§ **What you need to do**:
**A)** Decide whether each statement agrees with the QuickJS post, answering yes or no and quoting the deciding words: (i) the proposed conversion is lossless; (ii) the patch implements the mapping only in JS_NewStringLen; (iii) the approach alters ECMAScript semantics.
**B)** Which Python proposal does the QuickJS post cite as a precedent for its suggested semantics?
**C)** Please repeat the part of the QuickJS post between "I propose adopting" and "precedented by e.g.", inclusive.

§ **Document passage**:
------------------------------------------------

Hello,
QuickJS provides several interfaces which take or return strings, but
which on common systems can contain potentially arbitrary 0-terminated
data: scriptArgs, std.getenv, every function that deals in filenames
(std.open, os.stat &c.).
This data need not necessarily decode as UTF-8, and when it it does not:
- on read, JS_NewStringLen mangles the data, replacing sequences of
non-decodable bytes with U+FFFD
- files and environment variables with names that are not valid UTF-8
cannot be interacted with at all!
- passing the name obtained from os.readdir to os.open will, in fact,
open the wrong file...
I think in an ideal world these functions would (have variants which?)
work with array buffers rather than strings, but this presents ergonomic
issues, especially given the lack of an encode/decode-String API.
I propose adopting so-called "UTF-8B" semantics: encode bytes >=0x80
which cannot be decoded as a UTF-8 into unpaired low surrogates in the
range [U+DC80,U+DD00), and map them back when encoding back to a C
string. This is a lossless conversion which maps valid UTF-8 to valid
UTF-16 and invalid UTF-8 to invalid UTF-16, and is precedented by e.g.
Python's PEP 383 <https://www.python.org/dev/peps/pep-0383/>.
A patch which implements this mapping in JS_NewStringLen and
JS_ToCStringLen2 is below.
Some nice features of this approach are that does not alter ECMAScript
semantics (Strings are not forbidden from unpaired surrogates), only on
interactions with the C API, and there is no impact on code which
exclusively works with *valid* Unicode strings.
A caveat, however, is that in order to maintain the reversibility of the
transformation, it is necessary to treat UTF-8-encoded surrogates (e.g.
CESU-8 or WTF-8 style) the same as invalid, so that JS_NewStringLen is
no longer surjective. My judgement is that this is no great loss, given
that (a) this was awkward and non-normative to begin with (and perhaps
merely accidental anyway), and (b) it can be worked around by slicing
into astral plane characters in a pinch.

------------------------------------------------

§ **Information shown**:
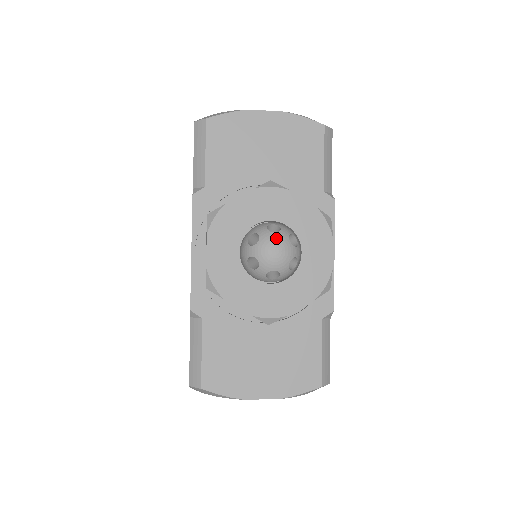
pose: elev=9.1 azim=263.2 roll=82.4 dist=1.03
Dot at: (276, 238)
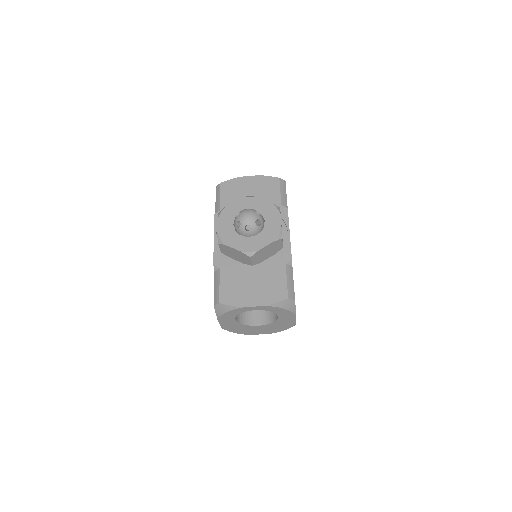
Dot at: (248, 211)
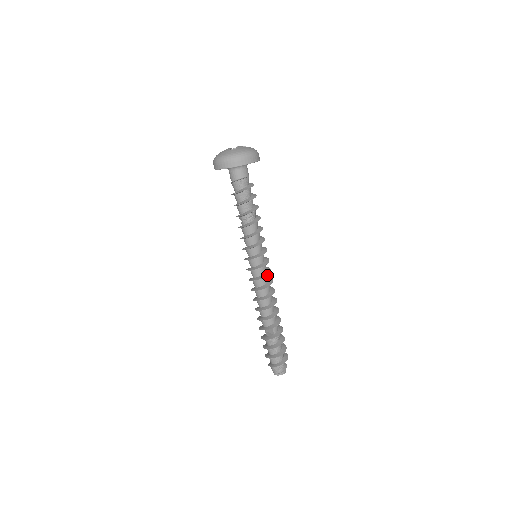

------------------------------------------------

§ **Solutions to the tasks**:
**A)**
(i) Yes: "This is a lossless conversion"
(ii) No: "A patch which implements this mapping in JS_NewStringLen and JS_ToCStringLen2"
(iii) No: "does not alter ECMAScript semantics"

**B)** PEP 383.

**C)**
I propose adopting so-called "UTF-8B" semantics: encode bytes >=0x80
which cannot be decoded as a UTF-8 into unpaired low surrogates in the
range [U+DC80,U+DD00), and map them back when encoding back to a C
string. This is a lossless conversion which maps valid UTF-8 to valid
UTF-16 and invalid UTF-8 to invalid UTF-16, and is precedented by e.g.